4.5 Informatievoorziening De Inspectie SZW streeft naar een adequate informatievoorziening waarbij gegevens uitwisseling, digitale dienstverlening, informatiebeveiliging, privacy en de taakstelling hoge prioriteit hebben. De primaire insteek is dat de basisvoorzieningen die nu op orde zijn dat door ‘beheerst verbeteren’ ook blijven. Daarnaast is er beperkte ruimte voor innovatie. De Inspectie zet de ontwikkelingen op het gebied van risicogericht en informatiegestuurd inspecteren voort in 2014. Moderne informatiemiddelen en goede afspraken over informatieuitwisseling tussen de Rijksinspecties onderling en met andere overheidsorganisaties maken dat de Inspectie SZW de inzet steeds beter kan richten op (notoire) overtreders. Daarbij kan de Inspectie de eerlijke ondernemers zoveel mogelijk met rust laten. In 2014 wordt de digitale dienstverlening aan burgers en bedrijven verder verbeterd en werkt de Inspectie SZW naar een volledige digitalisering van de eigen werkprocessen. De communicatie met bedrijven, burgers en andere overheidsdiensten zal zoveel mogelijk digitaal verlopen. Hiermee levert de Inspectie SZW een bijdrage aan een compacte, efficiënte overheid en aan een efficiënte werkwijze in de ketenprocessen, waarbij het risico op fouten wordt verkleind. In 2014 en 2015 krijgen inspecteurs en rechercheurs in het veld een verbeterde informatiepositie, zodat zij efficiënter en effectiever en met meer gezag hun werk kunnen doen. De Inspectie SZW zal haar informatievoorziening zoveel mogelijk verder ontwikkelen en beheren in samenwerking met andere inspectie- en opsporingsdiensten binnen de context van het ministerie van SZW en van de Informatiestrategie Rijk. Concreet betekent dit onder andere gebruikmaking van gemeenschappelijke informatiesystemen en van de beschikbare generieke bouwstenen in de rijksoverheidsinformatievoorziening. Denk aan de basis registraties, het ondernemingsdossier en E-herkenning. Voor de dienstverlening op IT-gebied maakt de Inspectie SZW gebruik van de bestaande rijksbrede leveranciers. De Inspectie SZW is in overleg met de Dienst ICT Uitvoering (DICTU) om in 2014 het beheer van de beveiligde opsporingsomgeving over te dragen.

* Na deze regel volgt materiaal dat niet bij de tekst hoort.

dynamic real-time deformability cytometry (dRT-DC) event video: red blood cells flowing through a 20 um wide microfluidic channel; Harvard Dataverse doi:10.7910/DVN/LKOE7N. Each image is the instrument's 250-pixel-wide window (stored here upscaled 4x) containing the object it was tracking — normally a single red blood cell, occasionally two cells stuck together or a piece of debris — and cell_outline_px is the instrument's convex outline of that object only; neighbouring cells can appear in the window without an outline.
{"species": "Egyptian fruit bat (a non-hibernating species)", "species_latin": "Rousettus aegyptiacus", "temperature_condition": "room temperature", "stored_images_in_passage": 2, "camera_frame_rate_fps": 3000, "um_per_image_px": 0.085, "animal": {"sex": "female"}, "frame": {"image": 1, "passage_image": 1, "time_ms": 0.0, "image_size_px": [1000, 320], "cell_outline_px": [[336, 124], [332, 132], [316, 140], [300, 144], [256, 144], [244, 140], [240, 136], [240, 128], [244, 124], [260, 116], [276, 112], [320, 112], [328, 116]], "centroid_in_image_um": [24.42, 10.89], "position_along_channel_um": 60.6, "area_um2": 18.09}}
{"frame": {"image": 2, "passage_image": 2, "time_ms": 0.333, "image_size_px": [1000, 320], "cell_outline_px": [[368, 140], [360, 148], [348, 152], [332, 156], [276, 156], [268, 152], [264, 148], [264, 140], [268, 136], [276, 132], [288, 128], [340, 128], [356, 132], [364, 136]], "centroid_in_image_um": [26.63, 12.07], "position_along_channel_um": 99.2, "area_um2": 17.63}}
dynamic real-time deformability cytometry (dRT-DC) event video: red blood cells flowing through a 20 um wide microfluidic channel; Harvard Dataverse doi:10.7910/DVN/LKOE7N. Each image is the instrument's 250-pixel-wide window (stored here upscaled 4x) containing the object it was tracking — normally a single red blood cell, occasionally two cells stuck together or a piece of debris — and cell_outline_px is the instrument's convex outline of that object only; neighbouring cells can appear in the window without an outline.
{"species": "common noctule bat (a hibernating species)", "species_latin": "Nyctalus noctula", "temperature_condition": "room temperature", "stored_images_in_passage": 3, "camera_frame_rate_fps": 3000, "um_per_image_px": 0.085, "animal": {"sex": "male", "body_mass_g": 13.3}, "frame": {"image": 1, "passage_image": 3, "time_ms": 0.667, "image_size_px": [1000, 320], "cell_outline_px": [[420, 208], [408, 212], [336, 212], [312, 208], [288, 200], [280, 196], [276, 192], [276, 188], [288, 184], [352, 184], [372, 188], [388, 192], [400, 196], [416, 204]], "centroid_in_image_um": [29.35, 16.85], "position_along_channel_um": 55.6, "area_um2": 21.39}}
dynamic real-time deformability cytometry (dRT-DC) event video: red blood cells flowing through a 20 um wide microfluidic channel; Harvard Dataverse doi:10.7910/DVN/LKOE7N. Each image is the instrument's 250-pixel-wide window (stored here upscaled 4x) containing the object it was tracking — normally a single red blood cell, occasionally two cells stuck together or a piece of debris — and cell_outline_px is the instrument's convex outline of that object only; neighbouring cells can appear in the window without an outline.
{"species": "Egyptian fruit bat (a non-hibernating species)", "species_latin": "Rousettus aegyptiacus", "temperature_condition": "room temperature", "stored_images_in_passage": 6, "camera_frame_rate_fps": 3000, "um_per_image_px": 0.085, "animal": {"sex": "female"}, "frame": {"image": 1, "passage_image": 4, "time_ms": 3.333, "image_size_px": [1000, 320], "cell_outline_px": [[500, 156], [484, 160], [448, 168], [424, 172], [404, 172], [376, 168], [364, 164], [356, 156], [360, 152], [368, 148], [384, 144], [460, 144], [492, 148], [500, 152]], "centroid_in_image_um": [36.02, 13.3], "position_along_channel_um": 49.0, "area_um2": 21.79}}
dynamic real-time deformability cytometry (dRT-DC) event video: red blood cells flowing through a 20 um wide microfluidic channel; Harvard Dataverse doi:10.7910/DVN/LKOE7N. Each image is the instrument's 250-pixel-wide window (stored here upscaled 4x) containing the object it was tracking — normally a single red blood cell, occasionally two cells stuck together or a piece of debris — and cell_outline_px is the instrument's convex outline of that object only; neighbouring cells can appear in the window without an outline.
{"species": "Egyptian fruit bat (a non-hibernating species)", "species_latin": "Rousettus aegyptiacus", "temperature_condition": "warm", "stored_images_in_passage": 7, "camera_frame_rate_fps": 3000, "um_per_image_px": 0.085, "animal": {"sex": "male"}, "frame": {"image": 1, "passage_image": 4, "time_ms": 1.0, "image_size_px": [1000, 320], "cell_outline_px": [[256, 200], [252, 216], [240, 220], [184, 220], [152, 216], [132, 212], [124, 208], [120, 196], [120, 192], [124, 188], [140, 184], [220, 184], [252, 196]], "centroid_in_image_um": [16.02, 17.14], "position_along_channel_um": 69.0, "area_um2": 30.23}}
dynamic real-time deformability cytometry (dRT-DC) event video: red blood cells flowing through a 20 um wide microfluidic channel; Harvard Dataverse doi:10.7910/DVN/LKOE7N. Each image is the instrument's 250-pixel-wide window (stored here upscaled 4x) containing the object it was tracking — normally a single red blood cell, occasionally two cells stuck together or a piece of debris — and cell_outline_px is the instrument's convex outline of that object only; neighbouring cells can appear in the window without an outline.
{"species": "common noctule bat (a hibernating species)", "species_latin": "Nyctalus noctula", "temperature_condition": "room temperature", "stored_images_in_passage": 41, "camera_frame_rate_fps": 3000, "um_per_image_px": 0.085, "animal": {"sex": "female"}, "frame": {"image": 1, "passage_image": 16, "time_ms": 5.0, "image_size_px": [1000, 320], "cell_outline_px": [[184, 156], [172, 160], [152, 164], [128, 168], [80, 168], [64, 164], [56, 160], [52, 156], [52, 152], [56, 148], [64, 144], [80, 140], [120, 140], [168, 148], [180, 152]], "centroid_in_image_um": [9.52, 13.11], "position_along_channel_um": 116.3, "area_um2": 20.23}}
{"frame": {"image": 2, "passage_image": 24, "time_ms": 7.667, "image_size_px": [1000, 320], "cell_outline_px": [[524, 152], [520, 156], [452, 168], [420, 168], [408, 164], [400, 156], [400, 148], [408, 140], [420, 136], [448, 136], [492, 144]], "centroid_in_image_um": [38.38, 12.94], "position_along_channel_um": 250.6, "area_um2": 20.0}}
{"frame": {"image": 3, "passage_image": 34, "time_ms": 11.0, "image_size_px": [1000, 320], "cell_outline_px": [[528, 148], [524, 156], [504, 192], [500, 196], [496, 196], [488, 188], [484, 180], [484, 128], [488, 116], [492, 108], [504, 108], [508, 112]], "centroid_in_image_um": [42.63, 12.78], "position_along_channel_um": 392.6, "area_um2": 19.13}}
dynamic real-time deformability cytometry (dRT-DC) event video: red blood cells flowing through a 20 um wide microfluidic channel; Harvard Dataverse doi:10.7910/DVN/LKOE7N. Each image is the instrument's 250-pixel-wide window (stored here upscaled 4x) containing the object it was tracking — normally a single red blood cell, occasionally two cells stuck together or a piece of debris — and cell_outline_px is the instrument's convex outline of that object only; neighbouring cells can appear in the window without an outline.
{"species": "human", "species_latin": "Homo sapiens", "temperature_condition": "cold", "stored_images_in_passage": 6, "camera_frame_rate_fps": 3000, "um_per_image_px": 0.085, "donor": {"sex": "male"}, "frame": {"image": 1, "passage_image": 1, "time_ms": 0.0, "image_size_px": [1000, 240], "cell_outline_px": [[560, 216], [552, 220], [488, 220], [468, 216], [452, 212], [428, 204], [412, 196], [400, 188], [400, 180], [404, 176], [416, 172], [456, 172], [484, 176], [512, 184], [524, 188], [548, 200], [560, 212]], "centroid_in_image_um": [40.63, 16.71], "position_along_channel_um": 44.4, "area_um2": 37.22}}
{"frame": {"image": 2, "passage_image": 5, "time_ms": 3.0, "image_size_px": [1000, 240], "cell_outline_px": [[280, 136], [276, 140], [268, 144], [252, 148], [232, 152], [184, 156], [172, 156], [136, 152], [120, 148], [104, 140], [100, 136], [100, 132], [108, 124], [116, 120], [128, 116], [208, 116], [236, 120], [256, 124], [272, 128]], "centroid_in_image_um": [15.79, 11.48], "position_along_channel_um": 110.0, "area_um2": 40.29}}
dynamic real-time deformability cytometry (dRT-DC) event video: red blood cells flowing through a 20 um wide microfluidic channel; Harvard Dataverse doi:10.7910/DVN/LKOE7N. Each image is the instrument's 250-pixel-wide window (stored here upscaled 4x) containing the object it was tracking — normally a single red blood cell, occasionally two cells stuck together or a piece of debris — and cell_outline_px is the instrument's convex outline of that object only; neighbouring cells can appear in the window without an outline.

4.6 Planning & control en financiën Ter uitvoering van de resultaatgerichte sturingsfilosofie van de Inspectie, heeft de Inspectie in 2013 het productportfolio geïntroduceerd als basis voor de programmering. Ook dit 50 | Inspectie SZW
Jaarplan is opgesteld langs de lijnen van dit portfolio. In 2014 zal de Inspectie de resultaatgerichte sturing verder implementeren. Dit gebeurt enerzijds door de sturing op de output door te vertalen naar de sturing op de operationele processen. Dit krijgt vorm door de aansluiting te maken en te borgen tussen de producten die zijn gedefinieerd met het oog op te behalen effecten en operationele processen waarin de inspecteur, rechercheur of onderzoeker zijn of haar prestaties levert. Anderzijds zal de Inspectie in 2014 de relatie gaan leggen tussen de te leveren producten en de daarvoor in te zetten mensen en middelen. Hiermee wil de Inspectie de efficiëntie waarmee zij haar taken verricht transparanter maken en trachten een verband te leggen tussen de efficiëntie en de doeltreffendheid van haar optreden. De Inspectie zal in 2014 dan ook een verkenning uitvoeren naar de indicatoren waarmee de doeltreffendheid van het optreden nader in beeld gebracht kunnen worden. Bij de totstandkoming van de Inspectie SZW is de baten-lastenstatus van het onderdeel agentschap IWI blijven bestaan. Die status zal per 1 januari 2014 worden opgeheven.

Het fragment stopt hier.